Text provided:

In his latest novel, Duma Key (Scribner 2008), Stephen King uses characters with disabilities to spin a tale of horror that is rooted in the body. The story is narrated retrospectively by Edgar Freemantle, a self-made construction tycoon in Minnesota who has recently suffered a job-site injury that fractured his skull and crushed his right hand, requiring amputation.

As Freemantle convalesces in Minnesota, he struggles with loss of memory and of language, and he works toward integrating into his life the chronic pain of an artificial hip and the uncanny sensations of a phantom limb.

Freemantle recalls, “a thousand midnight bells ringing in my head, pain burning and stiffening my right side like a poker, my missing right arm itching, my missing right fingers twitching, no more Oxycontin due for awhile. . . .” King shows how the symptoms of Freemantle’s countrecoup injury affect behavior and how those changes in behavior can negatively affect even his closest relationships. Freemantle’s pain and frustration turn into anger, causing his wife to seek a divorce:

"I was angry all the time. . . .  When I grew stronger, I tried to hit people. Twice I tried to stab [his wife] Pam, and on one of those occasions I succeeded, although only with a plastic knife. She still needed a couple of stitches in her forearm. There were times when I had to be tied down."

While King does not expect his audience to condone or excuse Freemantle’s violence, he expects them to understand it more clearly, to view it (but not Freemantle himself) sympathetically.

When Freemantle leaves Minnesota for a rental property on Florida’s Duma Key—“Salmon Point, No. 13”—he discovers that his “old life” has ended and his “new life” as an aspiring artist with disabilities (one whose work channels a supernatural power) has begun.

Data block:

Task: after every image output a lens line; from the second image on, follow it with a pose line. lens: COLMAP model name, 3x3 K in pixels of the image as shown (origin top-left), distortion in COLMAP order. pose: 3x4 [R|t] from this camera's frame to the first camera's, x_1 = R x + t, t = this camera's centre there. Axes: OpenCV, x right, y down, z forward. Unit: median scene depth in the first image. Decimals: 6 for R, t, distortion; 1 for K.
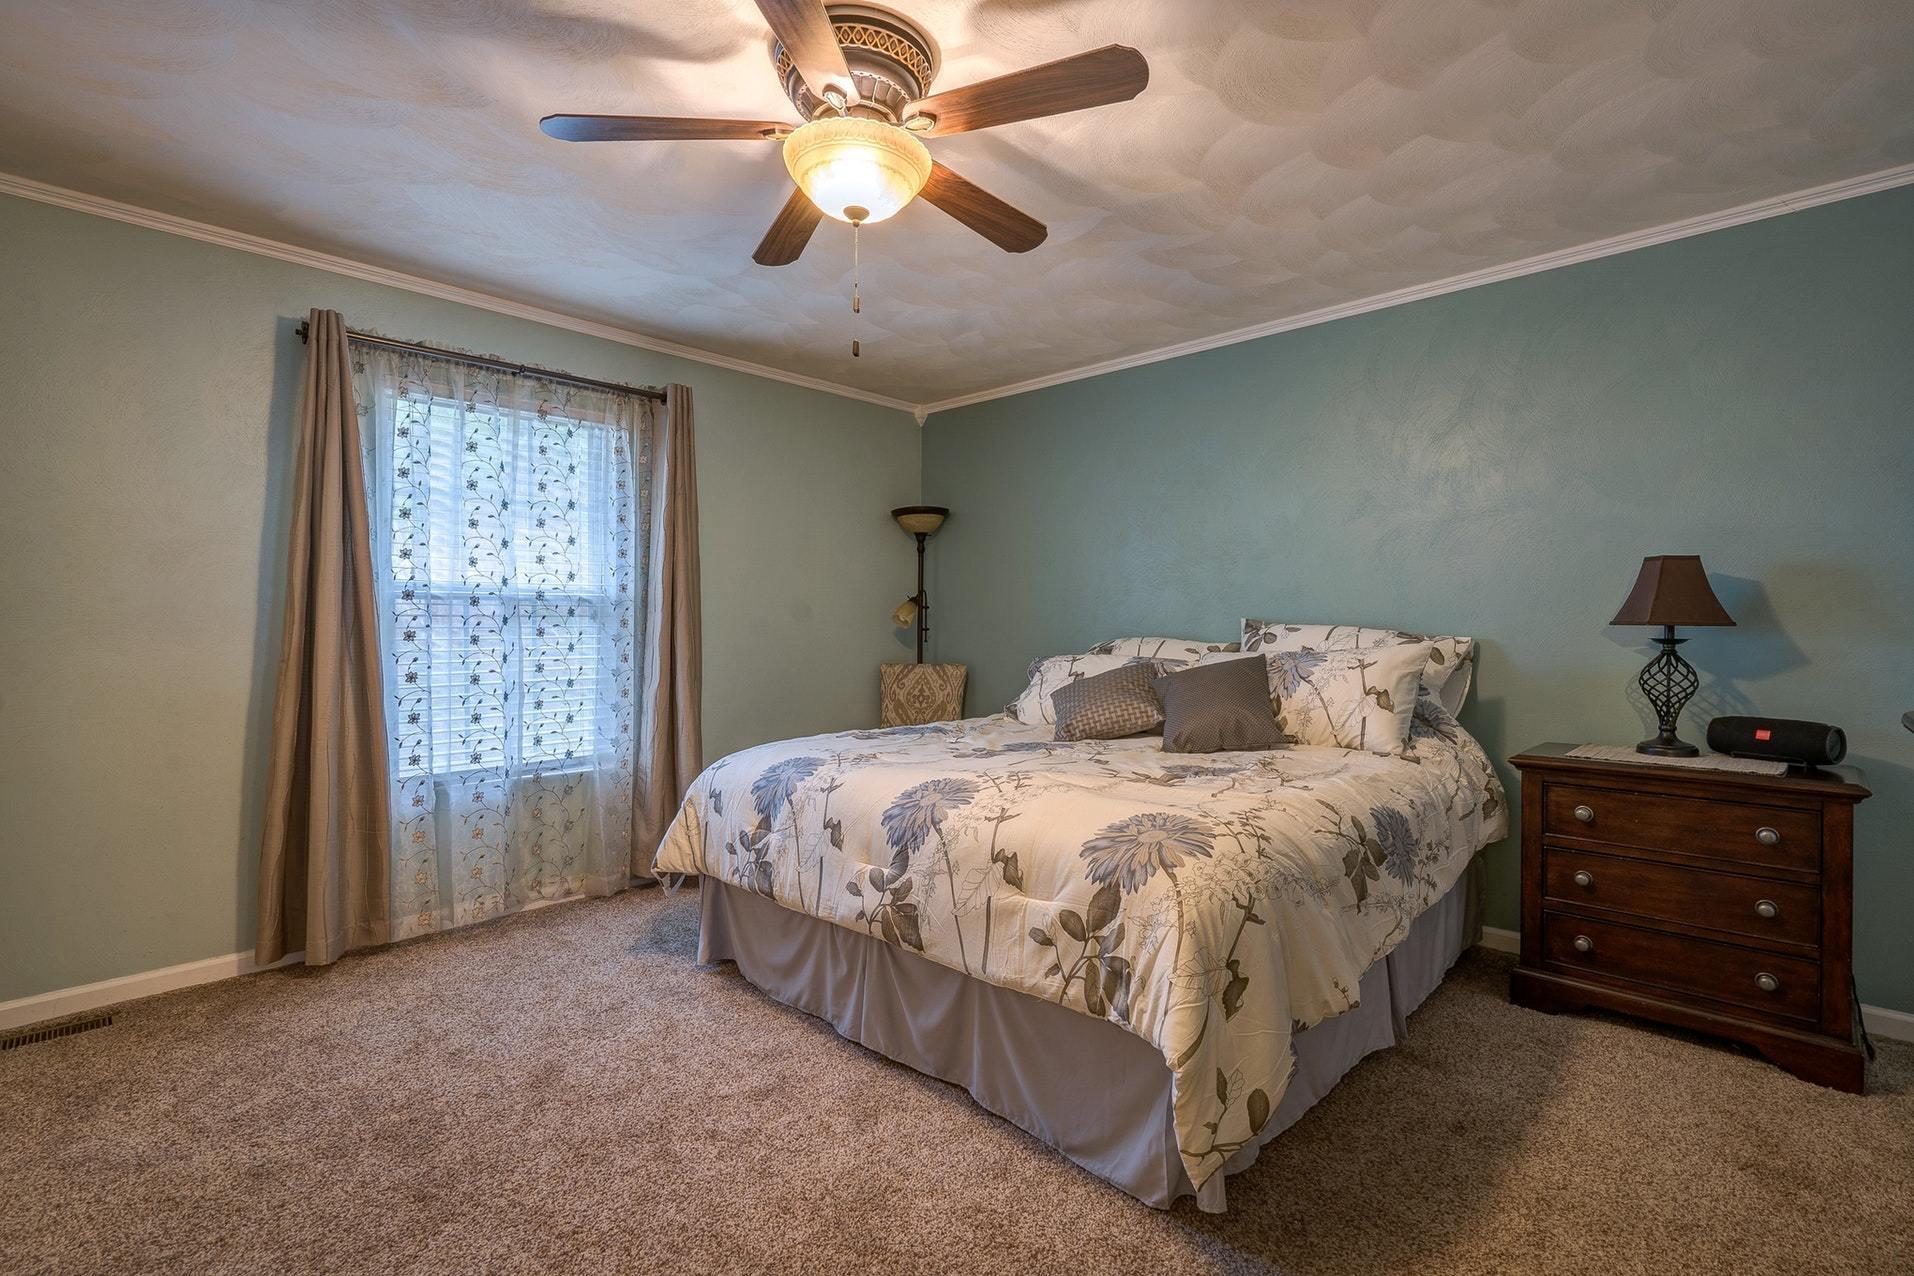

What to work on:
**a.** In the text on Duma Key, what injury did Edgar Freemantle suffer at the job site?
**b.** Return the part of the text on Duma Key from "In his latest" to "hand, requiring amputation.", copied word for word.

Expected outputs:
**a.** His skull was fractured and his right hand was crushed, which required amputation.

**b.**
In his latest novel, Duma Key (Scribner 2008), Stephen King uses characters with disabilities to spin a tale of horror that is rooted in the body. The story is narrated retrospectively by Edgar Freemantle, a self-made construction tycoon in Minnesota who has recently suffered a job-site injury that fractured his skull and crushed his right hand, requiring amputation.